Il primo obbligo dunque di chi si destina scrittore, egli è d’imparare a conoscere in se stesso questo sublime impulso, e, conosciuto, a dirigerlo. Appurando così i proprj suoi mezzi, ove egli senta vivamente in se stesso la evidente certezza di un tale impulso, fermamente dee credere che egli tutto farà da se stesso; e che ogni protezione potrà nuocergli, e nessuna giovargli.
Ma, come potrà il candidato scrittore conoscere se egli abbia, o no, questo impulso? dai seguenti sintomi. Se egli, nel leggere i più sublimi squarci dei più sublimi scrittori, altro non sente nascere in se che commozione e diletto, egli è come i molti che stupidi non sono; se vi si aggiunge la maraviglia, egli può giustamente riputarsi qualche cosa più; ma però ancora minore dello scrittore ch’egli ha fra le mani, e delle descritte cose; e quindi egli è nato soltanto per leggere, e pensare da se: ma, se egli, in vece della semplice maraviglia, si sente a quella lettura accendere nel cuore come da improvvisa saetta un certo sdegno generoso e magnanimo che in nulla sia figlio d’invidia, e che pure denoti assai più che emulazione; costui chiuda il libro, si faccia libero se tale ei non è, che egli ben merita d’esserlo; e scriva costui, e non imiti, ch’ei sarà grande e imitato. Questa nobile ira non può nascere, se non da un tacito e vivissimo sentimento delle proprie forze, che a quel tratto di sublime si sviluppa e sprigiona dalle più intime falde dell’animo: ella è questa la superba e divina febre dell’ingegno e del cuore, dalla quale sola può nascere il vero bello ed il grande. È questa quell’ira, che in ogni midollo d’Alessandro scorrea, nel solo udir profferire il nome di Achille: è questa quell’ira che bolliva in petto di Cesare all’udir di Alessandro; in quel di Temistocle, nel vedere i trofei di Milziade; in quello di Cicerone, nel legger Demostene. E così ogni grande, che è nato per fare, alla semplice vista di chi fatto ha, rabbrividire si sente.

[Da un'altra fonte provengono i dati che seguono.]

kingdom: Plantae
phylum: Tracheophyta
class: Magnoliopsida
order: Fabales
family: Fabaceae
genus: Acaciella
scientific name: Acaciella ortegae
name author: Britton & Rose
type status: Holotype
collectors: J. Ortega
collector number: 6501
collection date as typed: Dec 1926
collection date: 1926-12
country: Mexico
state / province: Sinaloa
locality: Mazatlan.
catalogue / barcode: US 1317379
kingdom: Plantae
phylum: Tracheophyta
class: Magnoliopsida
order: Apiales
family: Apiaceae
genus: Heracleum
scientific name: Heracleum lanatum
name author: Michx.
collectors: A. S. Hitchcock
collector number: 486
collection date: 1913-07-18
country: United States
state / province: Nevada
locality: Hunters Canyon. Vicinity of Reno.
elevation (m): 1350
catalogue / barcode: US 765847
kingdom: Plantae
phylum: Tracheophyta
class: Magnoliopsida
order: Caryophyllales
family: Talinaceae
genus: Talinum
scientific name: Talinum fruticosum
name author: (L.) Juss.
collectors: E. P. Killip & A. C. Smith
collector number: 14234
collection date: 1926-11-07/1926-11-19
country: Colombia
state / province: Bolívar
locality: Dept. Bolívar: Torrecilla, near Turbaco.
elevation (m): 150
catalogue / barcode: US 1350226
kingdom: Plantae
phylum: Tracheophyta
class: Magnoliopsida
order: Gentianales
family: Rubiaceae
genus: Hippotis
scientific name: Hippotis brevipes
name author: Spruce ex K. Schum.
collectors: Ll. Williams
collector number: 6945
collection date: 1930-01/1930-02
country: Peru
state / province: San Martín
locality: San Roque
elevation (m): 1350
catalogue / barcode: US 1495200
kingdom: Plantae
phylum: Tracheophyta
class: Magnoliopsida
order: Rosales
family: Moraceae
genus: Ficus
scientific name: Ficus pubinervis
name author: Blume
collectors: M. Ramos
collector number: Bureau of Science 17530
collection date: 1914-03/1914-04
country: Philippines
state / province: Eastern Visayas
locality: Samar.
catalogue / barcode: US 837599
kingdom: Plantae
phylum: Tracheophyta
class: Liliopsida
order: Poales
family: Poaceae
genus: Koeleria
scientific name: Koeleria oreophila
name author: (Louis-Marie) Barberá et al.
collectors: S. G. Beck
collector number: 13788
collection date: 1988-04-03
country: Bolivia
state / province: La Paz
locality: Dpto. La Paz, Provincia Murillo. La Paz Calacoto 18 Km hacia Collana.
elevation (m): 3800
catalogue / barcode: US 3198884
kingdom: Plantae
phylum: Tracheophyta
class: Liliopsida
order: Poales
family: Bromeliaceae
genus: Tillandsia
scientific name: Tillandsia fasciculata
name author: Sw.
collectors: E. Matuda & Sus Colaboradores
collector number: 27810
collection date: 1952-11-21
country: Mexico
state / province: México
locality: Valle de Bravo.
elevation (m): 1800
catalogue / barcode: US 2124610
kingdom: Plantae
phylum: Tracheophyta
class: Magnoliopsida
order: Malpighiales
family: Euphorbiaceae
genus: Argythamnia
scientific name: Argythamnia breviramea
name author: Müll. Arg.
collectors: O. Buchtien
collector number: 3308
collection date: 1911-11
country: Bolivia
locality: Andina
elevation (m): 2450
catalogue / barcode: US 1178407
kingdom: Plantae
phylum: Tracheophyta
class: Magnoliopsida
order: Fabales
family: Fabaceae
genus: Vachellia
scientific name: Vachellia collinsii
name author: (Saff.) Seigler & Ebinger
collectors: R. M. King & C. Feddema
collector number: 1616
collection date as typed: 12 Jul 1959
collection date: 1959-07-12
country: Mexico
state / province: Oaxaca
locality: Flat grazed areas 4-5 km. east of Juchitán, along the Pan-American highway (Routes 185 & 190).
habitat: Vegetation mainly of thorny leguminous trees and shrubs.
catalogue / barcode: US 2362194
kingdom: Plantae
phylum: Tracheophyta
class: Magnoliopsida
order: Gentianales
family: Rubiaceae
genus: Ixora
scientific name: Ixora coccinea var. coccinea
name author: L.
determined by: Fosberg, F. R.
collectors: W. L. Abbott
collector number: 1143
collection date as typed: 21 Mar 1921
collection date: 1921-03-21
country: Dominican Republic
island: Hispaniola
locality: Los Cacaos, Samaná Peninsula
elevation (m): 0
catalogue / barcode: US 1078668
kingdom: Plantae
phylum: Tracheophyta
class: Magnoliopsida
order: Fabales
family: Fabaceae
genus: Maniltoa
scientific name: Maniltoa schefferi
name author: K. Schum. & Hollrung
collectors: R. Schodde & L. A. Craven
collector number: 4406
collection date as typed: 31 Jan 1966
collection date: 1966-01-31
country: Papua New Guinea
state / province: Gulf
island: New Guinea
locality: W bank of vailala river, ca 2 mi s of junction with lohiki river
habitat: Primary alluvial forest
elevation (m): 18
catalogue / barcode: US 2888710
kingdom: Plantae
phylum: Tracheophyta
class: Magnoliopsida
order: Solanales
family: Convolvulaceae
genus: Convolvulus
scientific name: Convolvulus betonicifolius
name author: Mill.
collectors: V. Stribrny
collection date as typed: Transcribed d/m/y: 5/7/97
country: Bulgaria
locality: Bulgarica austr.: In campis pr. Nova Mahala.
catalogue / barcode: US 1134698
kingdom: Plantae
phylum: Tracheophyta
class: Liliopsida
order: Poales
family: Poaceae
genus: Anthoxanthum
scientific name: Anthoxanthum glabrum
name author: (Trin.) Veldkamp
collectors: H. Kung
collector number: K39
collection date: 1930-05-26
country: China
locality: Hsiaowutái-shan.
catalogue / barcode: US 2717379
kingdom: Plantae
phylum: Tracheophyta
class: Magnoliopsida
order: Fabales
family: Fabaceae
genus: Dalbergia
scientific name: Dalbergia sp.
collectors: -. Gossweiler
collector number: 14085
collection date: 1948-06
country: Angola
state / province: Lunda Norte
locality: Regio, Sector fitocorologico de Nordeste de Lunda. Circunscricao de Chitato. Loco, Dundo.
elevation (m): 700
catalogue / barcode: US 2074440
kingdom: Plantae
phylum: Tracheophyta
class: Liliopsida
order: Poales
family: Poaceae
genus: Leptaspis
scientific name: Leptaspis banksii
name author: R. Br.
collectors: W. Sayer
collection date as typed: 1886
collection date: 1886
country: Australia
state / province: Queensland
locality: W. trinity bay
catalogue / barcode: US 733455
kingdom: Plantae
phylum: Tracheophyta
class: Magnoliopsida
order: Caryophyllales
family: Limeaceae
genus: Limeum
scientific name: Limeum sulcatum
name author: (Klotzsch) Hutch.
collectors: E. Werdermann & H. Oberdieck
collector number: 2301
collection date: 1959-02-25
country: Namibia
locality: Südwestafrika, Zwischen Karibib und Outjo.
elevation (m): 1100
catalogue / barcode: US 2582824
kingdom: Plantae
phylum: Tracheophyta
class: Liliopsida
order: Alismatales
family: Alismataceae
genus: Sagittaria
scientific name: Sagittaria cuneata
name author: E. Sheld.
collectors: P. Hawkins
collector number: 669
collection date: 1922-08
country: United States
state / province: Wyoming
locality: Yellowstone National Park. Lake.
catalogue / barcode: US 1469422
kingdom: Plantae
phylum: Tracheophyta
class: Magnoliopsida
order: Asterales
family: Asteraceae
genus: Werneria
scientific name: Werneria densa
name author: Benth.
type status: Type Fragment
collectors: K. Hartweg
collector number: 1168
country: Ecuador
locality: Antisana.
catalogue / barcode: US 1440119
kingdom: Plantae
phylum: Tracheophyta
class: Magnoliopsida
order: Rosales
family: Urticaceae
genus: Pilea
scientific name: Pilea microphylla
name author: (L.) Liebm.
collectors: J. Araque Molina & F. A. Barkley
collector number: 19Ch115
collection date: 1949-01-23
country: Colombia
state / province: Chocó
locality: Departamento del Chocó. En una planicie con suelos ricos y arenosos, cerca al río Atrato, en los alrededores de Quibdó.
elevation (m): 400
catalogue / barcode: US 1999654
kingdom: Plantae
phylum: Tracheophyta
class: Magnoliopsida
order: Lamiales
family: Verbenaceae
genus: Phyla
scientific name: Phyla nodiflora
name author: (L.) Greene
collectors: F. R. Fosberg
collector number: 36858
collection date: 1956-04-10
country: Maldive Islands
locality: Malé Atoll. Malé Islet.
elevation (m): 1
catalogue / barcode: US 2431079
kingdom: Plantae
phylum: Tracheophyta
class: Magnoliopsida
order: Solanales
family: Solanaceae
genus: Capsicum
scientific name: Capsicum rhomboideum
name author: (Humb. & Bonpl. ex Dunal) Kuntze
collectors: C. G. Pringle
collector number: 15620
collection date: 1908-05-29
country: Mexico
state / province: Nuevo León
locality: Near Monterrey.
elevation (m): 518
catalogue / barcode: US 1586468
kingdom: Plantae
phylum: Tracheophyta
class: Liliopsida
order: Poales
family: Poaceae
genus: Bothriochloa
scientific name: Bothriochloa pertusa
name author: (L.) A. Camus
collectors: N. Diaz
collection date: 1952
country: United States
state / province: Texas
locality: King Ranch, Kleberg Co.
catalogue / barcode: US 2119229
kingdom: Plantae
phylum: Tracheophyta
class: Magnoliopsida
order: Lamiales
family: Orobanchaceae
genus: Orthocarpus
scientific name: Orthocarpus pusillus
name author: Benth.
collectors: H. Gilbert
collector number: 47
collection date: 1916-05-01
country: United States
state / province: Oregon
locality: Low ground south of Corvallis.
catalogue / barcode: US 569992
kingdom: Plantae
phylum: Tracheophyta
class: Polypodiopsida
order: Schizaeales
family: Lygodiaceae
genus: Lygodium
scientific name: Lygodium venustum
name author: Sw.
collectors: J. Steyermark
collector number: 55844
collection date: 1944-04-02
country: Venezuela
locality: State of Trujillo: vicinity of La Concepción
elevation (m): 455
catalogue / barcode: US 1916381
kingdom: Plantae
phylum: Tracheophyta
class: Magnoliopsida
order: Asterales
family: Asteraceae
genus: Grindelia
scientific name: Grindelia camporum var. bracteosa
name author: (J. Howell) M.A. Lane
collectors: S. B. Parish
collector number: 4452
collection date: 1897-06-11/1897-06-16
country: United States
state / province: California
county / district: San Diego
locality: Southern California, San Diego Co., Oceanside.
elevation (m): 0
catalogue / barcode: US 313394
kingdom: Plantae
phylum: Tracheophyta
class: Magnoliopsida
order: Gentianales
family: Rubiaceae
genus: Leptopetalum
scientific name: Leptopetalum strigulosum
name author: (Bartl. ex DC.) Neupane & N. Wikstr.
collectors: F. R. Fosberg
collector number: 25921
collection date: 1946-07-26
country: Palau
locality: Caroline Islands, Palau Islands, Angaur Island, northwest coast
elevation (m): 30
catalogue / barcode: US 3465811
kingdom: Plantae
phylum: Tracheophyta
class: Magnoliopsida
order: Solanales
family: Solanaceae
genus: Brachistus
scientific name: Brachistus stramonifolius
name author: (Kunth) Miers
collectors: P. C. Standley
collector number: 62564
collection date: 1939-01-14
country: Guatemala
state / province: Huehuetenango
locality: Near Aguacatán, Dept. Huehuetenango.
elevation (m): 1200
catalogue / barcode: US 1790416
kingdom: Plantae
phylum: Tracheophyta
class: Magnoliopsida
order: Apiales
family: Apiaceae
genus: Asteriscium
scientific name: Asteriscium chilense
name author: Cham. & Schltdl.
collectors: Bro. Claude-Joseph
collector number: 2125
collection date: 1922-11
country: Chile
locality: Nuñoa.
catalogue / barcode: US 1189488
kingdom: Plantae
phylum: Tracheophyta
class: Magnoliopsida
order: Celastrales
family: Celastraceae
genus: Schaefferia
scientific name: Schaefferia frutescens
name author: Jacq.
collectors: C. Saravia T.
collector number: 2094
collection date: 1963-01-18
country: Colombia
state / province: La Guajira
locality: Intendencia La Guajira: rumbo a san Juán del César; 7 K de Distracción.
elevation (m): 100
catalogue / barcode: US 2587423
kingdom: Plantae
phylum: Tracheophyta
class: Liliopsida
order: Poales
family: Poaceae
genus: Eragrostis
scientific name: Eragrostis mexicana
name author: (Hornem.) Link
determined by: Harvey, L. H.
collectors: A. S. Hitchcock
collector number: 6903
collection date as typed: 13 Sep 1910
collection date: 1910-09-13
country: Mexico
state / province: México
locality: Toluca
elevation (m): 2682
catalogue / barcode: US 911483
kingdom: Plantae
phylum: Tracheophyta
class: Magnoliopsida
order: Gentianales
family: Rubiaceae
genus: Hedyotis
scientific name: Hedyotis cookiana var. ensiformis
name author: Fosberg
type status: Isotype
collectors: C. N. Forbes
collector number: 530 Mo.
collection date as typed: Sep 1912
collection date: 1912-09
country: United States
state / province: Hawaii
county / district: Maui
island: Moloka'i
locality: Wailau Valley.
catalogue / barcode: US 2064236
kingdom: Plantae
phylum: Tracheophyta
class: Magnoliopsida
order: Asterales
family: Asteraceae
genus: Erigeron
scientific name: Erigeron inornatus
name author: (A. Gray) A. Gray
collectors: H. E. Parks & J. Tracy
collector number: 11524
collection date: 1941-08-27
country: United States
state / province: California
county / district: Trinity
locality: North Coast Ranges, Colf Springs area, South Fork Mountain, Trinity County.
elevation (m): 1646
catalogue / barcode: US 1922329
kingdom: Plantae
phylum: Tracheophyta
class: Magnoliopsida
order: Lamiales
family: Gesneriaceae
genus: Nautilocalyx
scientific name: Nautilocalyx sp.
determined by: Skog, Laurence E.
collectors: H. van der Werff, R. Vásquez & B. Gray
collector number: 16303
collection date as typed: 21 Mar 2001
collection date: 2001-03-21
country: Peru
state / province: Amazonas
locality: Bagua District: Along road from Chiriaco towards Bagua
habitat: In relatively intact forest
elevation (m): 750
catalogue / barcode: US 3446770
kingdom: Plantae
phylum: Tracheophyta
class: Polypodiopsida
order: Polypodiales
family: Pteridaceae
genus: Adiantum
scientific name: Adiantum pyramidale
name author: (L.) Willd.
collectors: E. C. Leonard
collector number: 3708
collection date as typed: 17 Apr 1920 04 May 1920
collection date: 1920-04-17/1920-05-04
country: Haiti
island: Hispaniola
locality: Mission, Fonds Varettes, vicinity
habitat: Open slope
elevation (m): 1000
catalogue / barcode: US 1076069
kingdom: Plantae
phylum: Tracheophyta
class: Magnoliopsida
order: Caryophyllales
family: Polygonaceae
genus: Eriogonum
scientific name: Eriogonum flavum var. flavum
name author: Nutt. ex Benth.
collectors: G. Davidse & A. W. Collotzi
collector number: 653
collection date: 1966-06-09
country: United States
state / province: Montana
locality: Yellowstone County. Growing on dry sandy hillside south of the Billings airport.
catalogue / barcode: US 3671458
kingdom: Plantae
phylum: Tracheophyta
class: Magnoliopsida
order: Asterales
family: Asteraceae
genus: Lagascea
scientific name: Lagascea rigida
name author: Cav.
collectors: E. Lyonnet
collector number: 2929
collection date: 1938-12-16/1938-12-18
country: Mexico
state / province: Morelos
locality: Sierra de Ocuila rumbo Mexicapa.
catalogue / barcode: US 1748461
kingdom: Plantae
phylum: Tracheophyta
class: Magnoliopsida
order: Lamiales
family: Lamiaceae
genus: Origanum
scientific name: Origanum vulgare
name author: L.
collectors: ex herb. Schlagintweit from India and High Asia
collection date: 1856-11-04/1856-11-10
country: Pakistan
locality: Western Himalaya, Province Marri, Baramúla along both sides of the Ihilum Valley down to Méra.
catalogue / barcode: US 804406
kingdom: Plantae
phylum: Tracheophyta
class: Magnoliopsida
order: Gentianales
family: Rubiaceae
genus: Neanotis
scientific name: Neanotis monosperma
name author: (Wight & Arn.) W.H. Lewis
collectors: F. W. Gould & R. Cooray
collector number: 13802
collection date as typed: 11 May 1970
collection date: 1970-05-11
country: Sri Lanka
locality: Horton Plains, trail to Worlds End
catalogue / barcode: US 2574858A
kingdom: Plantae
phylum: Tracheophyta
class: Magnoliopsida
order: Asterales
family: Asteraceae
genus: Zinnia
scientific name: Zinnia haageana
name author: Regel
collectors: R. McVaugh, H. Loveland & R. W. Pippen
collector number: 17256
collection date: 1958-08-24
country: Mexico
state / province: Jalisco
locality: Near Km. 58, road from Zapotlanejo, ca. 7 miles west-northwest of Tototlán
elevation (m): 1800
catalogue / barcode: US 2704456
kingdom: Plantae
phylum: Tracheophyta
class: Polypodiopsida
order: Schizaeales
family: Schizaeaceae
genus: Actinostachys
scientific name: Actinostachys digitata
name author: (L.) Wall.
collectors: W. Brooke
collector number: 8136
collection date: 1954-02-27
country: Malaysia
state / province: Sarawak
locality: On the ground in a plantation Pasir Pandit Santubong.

Ad uomo di così alto animo non v’ha protezione al mondo, che nuocere non gli debba; perchè non gli può venir mai se non da un uomo assai minore di lui: nessun favore gli è necessario; perchè nessuno può accenderlo mai quanto il suo proprio impulso naturale: pochissimi ostacoli impedire lo possono, ove egli abbia superato i primi; perchè chi lo spinge è sempre più forte di chi lo ritrae.
Ai pochi simili potrà forse piacere e giovare questo libercoletto, quale ch’ei sia; imparandovi essi a conoscere, sentire, e apprezzare se stessi, ed altrui.